What Happens When A Director Resigns?
You may know that limited companies require directors, but understanding what happens when one steps down is less common knowledge.
If you have a private limited company, then you’ll need to appoint directors who are held accountable for the running of the company, with key responsibilities relating to accounts, reporting and taxation. You’ll need a minimum of one director for private limited companies and two directors in the case of public limited companies. However, as the years go on, naturally there are changes in every business and sometimes you may find it necessary to swap your directors, perhaps due to retirement or a change in business interests. If you reach a point where a director is no longer able or willing to be involved in your limited company, then these are your next steps.
In the case of a director who wishes to step down from their position, they should submit a formal letter of resignation. They don’t need to state a reason for withdrawing as a director, but they will need to supply a definite end date from which they’ll be leaving the company. A copy of your letter should be given to all remaining directors who will be tasked with finding your replacement, although this isn’t your personal concern or responsibility.
A company is not allowed to run without having the required number of directors in place. If your limited company continues to function without a full quota of directors, then you’ll find yourselves to be in breach of the Companies Act of 2006 according to a firm of chartered accountants in Peterborough. To avoid facing a penalty, which could range from fines, prosecution or disqualification, as soon as you’re aware that you’ll be losing a director, you should immediately hold a meeting and seek to find another candidate to appoint as the replacement director.
Informing Companies House
Once you’re aware that you’re losing a director, you should contact Companies House to let them know about this change.
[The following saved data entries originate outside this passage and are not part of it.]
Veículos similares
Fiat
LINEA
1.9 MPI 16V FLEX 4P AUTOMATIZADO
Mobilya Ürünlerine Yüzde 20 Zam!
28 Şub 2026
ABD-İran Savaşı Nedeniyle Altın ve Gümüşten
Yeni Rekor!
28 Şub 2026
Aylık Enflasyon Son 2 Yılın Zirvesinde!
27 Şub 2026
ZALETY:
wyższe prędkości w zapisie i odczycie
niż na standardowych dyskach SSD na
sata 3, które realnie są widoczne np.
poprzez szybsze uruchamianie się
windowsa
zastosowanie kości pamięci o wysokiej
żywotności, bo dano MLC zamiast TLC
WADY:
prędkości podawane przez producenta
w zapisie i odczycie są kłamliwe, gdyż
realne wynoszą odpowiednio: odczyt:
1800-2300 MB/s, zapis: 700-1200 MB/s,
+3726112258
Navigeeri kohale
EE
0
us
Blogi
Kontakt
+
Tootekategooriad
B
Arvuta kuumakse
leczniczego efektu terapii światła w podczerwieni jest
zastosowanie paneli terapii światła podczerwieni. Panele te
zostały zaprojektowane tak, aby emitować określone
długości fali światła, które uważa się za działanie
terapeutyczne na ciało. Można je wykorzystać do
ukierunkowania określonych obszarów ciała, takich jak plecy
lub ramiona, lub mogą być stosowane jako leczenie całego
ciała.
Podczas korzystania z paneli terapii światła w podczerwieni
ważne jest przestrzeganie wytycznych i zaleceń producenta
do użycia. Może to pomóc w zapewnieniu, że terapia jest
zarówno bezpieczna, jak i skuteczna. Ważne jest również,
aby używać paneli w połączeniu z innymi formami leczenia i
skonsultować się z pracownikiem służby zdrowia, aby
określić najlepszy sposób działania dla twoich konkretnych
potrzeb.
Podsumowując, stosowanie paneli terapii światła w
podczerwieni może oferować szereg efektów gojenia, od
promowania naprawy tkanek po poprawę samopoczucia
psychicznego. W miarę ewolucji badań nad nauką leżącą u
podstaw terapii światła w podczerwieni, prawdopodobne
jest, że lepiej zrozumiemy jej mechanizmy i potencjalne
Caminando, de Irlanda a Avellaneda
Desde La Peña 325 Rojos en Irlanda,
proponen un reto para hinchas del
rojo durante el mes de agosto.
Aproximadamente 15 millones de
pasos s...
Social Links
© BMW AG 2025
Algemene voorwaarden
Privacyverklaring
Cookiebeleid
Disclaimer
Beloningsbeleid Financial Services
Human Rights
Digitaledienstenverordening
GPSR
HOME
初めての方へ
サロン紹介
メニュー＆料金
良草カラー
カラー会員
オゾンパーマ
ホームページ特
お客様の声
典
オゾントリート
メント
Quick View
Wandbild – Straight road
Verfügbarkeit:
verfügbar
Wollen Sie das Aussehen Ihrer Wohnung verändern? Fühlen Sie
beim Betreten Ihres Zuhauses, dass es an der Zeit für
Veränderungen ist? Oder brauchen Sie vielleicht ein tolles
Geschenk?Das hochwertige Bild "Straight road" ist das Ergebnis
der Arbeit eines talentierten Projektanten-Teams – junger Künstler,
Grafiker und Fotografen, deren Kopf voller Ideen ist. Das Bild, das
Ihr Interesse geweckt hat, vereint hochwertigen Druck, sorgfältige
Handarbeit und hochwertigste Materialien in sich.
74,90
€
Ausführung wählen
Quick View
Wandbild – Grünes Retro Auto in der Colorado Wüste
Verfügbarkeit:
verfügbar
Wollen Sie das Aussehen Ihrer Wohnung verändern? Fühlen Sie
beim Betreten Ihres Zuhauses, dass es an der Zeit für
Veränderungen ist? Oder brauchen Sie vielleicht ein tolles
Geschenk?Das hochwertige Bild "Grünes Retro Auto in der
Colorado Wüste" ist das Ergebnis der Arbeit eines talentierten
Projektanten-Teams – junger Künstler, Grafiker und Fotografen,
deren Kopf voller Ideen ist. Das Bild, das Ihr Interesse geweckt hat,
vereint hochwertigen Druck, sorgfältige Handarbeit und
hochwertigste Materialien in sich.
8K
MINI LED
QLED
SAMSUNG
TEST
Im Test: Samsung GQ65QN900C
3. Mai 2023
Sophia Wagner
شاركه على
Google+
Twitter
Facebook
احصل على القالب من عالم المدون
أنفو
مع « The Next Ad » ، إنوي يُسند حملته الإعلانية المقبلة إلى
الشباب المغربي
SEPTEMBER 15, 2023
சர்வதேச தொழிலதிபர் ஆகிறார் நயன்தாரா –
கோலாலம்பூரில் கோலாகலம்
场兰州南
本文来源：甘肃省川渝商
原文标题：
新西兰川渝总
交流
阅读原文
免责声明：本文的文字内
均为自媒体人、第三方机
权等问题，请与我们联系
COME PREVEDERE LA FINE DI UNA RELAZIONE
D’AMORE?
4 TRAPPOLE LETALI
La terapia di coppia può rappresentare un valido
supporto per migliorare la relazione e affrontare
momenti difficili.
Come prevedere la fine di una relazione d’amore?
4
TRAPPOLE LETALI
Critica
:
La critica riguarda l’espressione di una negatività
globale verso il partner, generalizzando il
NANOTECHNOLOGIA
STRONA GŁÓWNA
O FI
Following your resignation being accepted by your director colleagues, they should fill out a TM01 form entitled ‘Termination of appointment of director’. If you have multiple directors resigning at once, then you’ll need a separate form for each individual. Once this has been filed, the former director has no liabilities with regards to the company, either currently or during their time there.
Appointing a New Director
You should concurrently fill out a new appointment form, which is the AP01 form. You can submit your form(s) in paper format or online if you’re already registered with Companies House. However, it is recommended that you choose digital submissions as they’re typically actioned within 24 hours, whereas paper filing can take Companies House between 7-10 days to modify their records.
Changing the named directors of your limited company is simple when you know how. Remember also that Companies House need to be kept informed about other minor adjustments to your director’s details including changes of residential addresses or a change of name due to marriage or deed poll modification. Companies House can be contacted on 0303 123 4500 with any queries relating to your directorship.